State how many lines in the records below include the word "object". Give nothing but that number.

> Stored data entries
....
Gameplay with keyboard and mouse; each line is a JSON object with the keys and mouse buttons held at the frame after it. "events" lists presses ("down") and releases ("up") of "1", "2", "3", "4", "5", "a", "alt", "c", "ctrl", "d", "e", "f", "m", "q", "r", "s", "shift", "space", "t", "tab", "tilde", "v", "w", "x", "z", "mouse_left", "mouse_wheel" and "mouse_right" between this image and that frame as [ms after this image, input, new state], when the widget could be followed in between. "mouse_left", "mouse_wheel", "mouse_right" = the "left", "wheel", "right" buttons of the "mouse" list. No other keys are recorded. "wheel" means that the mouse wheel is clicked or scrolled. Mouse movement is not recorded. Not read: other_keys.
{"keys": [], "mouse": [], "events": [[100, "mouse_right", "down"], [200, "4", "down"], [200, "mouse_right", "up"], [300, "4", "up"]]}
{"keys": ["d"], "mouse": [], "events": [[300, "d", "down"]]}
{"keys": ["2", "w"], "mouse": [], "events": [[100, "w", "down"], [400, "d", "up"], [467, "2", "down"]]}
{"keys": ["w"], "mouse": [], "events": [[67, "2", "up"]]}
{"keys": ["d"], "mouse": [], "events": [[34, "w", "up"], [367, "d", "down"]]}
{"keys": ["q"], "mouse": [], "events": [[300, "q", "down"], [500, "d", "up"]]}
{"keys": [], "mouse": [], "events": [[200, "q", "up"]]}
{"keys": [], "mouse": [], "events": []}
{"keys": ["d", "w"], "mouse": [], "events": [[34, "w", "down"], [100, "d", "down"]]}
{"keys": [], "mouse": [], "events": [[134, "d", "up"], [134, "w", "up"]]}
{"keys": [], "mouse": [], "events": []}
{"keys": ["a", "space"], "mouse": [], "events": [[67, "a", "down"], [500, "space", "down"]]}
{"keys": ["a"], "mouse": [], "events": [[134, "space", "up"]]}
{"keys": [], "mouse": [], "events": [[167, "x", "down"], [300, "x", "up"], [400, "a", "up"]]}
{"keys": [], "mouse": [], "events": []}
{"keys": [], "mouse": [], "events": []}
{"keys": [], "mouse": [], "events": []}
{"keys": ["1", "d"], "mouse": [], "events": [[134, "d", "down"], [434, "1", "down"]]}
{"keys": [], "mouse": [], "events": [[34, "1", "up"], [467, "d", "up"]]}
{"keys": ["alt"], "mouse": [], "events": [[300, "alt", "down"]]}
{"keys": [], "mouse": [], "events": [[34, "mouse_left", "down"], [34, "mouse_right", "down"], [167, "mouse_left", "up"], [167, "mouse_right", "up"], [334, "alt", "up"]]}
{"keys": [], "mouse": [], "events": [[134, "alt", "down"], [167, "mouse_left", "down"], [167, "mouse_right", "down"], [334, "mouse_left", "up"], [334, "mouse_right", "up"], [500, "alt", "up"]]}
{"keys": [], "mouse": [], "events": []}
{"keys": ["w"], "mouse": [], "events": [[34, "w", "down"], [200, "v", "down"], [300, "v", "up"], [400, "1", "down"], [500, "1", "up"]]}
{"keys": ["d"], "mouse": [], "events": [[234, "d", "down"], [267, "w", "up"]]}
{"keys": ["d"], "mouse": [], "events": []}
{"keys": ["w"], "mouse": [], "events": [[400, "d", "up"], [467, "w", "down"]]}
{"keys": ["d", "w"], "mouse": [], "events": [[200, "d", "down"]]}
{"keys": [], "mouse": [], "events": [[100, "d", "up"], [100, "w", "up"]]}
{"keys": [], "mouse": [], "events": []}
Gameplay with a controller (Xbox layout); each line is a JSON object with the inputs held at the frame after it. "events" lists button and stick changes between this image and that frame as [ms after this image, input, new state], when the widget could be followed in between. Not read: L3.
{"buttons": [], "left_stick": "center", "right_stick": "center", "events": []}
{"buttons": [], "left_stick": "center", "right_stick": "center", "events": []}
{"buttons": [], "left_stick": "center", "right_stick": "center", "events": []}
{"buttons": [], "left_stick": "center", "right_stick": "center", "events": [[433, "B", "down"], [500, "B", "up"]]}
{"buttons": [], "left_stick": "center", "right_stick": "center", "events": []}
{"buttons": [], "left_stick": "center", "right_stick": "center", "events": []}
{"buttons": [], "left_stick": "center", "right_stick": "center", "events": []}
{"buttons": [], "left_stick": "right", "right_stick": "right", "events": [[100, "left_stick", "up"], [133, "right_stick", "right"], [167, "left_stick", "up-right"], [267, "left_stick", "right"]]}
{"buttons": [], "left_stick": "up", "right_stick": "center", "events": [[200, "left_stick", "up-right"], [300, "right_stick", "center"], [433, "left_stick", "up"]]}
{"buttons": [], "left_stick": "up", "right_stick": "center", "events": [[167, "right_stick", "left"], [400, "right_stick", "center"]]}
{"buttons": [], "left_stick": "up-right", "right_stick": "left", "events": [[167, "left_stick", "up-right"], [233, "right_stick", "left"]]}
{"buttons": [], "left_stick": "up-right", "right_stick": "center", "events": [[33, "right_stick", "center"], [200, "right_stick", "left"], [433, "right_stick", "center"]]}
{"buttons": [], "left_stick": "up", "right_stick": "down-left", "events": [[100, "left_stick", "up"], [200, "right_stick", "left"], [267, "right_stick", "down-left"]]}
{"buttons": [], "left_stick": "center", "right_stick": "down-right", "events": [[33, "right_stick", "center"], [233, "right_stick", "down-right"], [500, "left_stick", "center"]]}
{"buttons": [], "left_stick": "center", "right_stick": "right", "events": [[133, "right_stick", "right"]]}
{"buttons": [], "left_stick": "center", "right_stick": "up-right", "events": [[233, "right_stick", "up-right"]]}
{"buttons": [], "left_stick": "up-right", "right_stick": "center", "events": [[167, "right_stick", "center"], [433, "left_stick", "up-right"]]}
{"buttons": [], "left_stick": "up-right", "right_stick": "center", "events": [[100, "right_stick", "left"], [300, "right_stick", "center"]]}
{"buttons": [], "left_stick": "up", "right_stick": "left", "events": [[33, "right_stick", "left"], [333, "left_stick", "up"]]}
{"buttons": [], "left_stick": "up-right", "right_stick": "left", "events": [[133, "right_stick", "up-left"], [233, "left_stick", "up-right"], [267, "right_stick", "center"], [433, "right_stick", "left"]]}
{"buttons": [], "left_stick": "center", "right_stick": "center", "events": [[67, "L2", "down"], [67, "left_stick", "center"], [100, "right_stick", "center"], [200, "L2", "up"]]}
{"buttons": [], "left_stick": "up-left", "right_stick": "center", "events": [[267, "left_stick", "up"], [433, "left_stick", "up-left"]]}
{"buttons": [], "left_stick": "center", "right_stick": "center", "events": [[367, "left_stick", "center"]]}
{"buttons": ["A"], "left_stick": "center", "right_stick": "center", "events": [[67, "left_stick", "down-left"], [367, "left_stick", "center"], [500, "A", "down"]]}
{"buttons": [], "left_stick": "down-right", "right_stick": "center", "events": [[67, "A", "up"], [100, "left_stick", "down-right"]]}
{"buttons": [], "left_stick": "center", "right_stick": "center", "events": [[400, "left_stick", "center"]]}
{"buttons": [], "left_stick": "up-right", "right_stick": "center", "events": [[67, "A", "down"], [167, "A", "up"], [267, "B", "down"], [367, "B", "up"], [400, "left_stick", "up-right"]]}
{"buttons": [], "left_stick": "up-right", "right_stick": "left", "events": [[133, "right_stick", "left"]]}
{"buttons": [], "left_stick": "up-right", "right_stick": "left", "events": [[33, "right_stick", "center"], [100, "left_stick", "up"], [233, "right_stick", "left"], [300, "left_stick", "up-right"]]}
....
> Exercise result
2